Since taking the helm four years ago, the general said, he has tried "to set realistic expectations. Frankly, it proves to be very frustrating because I am worrying more about the soldier, but then senior officials in Washington come back and say: 'What do you mean? Who do you think you are, saying reservists have to be ready all the time?'
"But they do have to be ready all the time. It's nuts not to tell Reserve soldiers to be ready all the time."
In early 2005, Helmly upset Pentagon officials by describing the Army Reserve as a "broken force." He still doesn't believe the issue is resolved, although there has been progress.
He said the task is complicated because even as the Army Reserve tries to institute changes and reforms it is still sending troops into battle.
"We can't put a sign outside the Army Reserve command headquarters," Helmly said, "and say, 'Closed for remodeling.'"
There are nearly 39,000 Army Reserve soldiers serving on active duty, with another 34,000 getting ready to mobilize.

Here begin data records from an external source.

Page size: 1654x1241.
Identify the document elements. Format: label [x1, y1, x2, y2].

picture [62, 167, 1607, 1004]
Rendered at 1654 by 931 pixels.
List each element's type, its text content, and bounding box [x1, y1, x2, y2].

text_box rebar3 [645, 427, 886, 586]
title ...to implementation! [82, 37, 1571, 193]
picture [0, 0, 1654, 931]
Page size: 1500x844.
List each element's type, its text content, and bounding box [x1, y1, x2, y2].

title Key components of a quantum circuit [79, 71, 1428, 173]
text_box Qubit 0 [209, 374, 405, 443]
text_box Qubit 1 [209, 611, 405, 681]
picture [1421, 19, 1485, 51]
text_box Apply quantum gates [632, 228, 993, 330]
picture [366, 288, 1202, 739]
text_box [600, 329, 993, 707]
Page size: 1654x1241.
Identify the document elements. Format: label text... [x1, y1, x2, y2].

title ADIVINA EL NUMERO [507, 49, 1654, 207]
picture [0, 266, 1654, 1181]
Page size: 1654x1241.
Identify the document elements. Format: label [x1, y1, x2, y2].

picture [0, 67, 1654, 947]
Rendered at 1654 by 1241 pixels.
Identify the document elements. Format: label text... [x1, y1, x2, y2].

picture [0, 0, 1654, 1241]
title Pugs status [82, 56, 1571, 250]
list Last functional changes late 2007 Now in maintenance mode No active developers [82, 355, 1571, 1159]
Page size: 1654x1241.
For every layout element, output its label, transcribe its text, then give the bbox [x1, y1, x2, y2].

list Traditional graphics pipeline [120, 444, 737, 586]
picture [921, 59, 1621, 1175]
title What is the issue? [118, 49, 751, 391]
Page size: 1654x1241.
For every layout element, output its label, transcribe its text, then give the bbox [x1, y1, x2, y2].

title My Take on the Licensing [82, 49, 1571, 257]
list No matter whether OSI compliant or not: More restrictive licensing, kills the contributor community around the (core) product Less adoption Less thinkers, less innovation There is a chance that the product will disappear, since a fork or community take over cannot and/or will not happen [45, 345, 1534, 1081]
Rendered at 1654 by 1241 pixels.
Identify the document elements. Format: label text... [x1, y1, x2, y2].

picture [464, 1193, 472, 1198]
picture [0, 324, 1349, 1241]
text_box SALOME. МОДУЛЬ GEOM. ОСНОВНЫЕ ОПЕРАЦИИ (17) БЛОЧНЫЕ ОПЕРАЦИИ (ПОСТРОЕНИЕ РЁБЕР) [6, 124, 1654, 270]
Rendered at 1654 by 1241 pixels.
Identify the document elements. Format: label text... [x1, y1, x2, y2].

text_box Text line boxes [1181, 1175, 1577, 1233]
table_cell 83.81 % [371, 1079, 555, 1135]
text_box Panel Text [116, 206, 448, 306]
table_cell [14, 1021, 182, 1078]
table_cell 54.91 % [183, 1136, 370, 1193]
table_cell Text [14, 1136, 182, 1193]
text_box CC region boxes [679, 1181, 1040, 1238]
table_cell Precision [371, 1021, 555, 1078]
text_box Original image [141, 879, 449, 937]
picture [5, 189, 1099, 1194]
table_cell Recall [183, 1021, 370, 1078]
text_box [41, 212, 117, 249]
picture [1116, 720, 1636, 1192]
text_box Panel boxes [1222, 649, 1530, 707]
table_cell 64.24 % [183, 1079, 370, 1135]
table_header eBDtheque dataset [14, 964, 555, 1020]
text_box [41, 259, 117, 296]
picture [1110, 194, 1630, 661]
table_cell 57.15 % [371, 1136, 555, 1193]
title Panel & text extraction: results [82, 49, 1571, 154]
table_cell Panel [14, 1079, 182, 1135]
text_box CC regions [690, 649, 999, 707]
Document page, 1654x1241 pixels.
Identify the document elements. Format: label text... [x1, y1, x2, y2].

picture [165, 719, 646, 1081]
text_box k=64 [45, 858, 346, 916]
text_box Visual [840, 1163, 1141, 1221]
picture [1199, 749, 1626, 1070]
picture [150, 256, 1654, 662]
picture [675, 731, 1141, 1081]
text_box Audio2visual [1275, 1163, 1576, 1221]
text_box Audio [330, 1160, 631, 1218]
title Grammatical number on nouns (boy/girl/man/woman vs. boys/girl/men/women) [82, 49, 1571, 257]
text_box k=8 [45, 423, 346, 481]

Up to 20,000 of them are serving in Kuwait, Afghanistan and Iraq. At one point the Army National Guard and the Army Reserve made up 40 percent of the 130,000 soldiers fighting in Iraq.
Helmly said the Army and the Army Reserve are "stressed, stretched."
"Right here we are sitting just a couple short miles," said Helmly from a Fort Shafter office with a view of Pearl Harbor Naval Base, "from the payment you make when you are not ready and responsive like on the morning of Dec. 7, 1941. None of us want to see Sept. 11, '01, occur again."
Describing his force of citizen soldiers before the Sept. 11, 2001, terrorists attacks, Helmly said "the Army Reserve was like a couch potato -- one weekend a month, two weeks in the summer. We did nothing to change our institutional processes such as training and readiness. Like the couch potato who is very comfortable laying there on the couch, watching the football game, drinking beer and eating potato chips.
"Suddenly, without any warning, someone jerks you off the couch and says you're running 10 miles this morning. It hasn't been pretty ... but we are still running and we're not going to stop."